Перемены наметились в тот день, когда утром меня разбудил чей-то высокий гнусавый голос, что было весьма странно, поскольку, как я уже говорил, слуги никого до моего пробуждения обычно ко мне не впускали.
Я открыл глаза и увидел лилипута средних лет, в клетчатом фраке, какие носят наши стряпчие, в высоких до колен сапогах со шпорами и ездовых штанах, хотя по выдающемуся животу я бы не сказал, что мой посетитель принадлежит к любителям верховой езды. Говорил он, прицокивая языком и жестикулируя больше лицом, чем руками. Речь его к тому же лилась сплошным потоком, опережая мысль, а потому первое время я понимал отнюдь не все из им сказанного. Но все же вскорости я сумел приспособиться и, напрягая слух, начал разбирать, о чем идёт речь, хотя удовольствия от общения с ним мне это не прибавило.
Звали моего незваного (да простит мне читатель сей каламбур) посетителя Хаззер, а привели его ко мне соображения меркантильные; правда, пришёл он скорее не с предложениями, а словно ставя меня перед свершившимся фактом, который я должен был принять, как принимают Божью волю или непреодолимые обстоятельства, хотя задуманное им предприятие без меня имело не больше шансов состояться, чем акт творения без Господа.
Говорил мой посетитель развязно-уверенно, он даже несколько раз сделал движение ладошкой как бы для того, чтобы покровительственно потрепать меня по щеке.
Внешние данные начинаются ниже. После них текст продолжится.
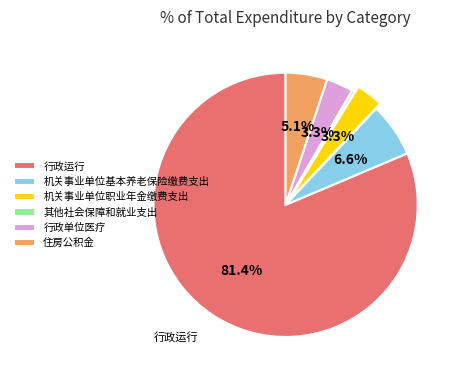

Is 行政运行 the majority of the pie?

Yes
Поскольку дотянуться до сего объекта ему было довольно затруднительно, жест этот у него получался какой-то незавершённый: он чуть наклонялся вперёд, а когда его рука не встречала опоры, готов был, казалось, рухнуть со специальной подставки для гостей, на которую я помог ему взгромоздиться, чтобы нам удобнее было вести беседу.
Суть его предложений (впрочем, я уже говорил, что предложения его звучали довольно ультимативно) сводилась к следующему. Он собирался наладить выпуск чудодейственного лекарства для народа Лилипутии. Он собирался сделать народ Лилипутии самым здоровым в мире. Он собирался тем самым заслужить любовь народа Лилипутии и неплохо заработать. Дело было за малым - ему нужно было заручиться моим согласием, потому что производителем сей панацеи был ваш покорный слуга, любезные мои читатели. Но эта малость ничуть не смущала моего гостя. Для него вопрос был решён.
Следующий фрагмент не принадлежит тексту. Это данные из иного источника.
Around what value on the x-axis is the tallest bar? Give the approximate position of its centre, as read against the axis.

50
– Так и быть, - сообщил он мне, - я беру вас в долю. Я даже готов поделиться с вами прибылью из расчёта… Вы не поверите, потому что такого выгодного предложения вы ещё никогда не получали и не получите. Слушайте меня и постарайтесь не упасть. Потому что если упадёте вы, поднимется много пыли. А мне нужен чистый воздух. Я готов взять вас в долю на равных. Мне - девяносто процентов и десять процентов - вам. Только из собственного благородства и симпатии к вам лично. У меня одни расходы, у вас - одни удовольствия. У меня одни заботы, у вас сплошной праздник.
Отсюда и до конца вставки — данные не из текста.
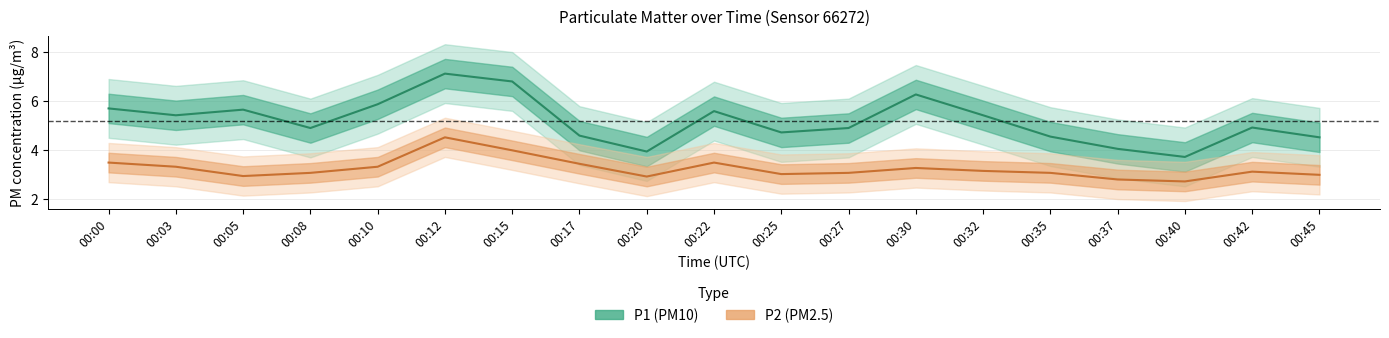

What is the difference between the highest and lowest values at 00:42?

1.8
В денежном выражении десять процентов по его расчётам должно было составить колоссальную по лилипутским понятиям сумму в тысячу дрюф ежегодно. Один дрюф можно было бы приравнять к одной гинее, от чего я бы предостерёг моего читателя. Для среднего лилипута один дрюф - столько же, сколько одна гинея для среднего англичанина. Но если средний лилипут мог прожить на один дрюф около месяца, то среднему англичанину этой суммы едва хватило бы на четверть ленча в лилипутской таверне (я, конечно, же имею в виду ленч не лилипутский, а способный насытить среднего европейца).
Я слушал моего гостя довольно рассеянно, так как мысли мои были заняты другим. К тому же я не придавал особого значения его словам, потому что он с первого взгляда не вызвал у меня доверия. Я молча кивал на его слова, прекрасно понимая, что эта болтовня ничем не кончится. Я был знаком с таким типом людей в своём отечестве. Главная их цель, кажется, навести тень на ясный день - авось под шумок и удастся как-нибудь погреть руки.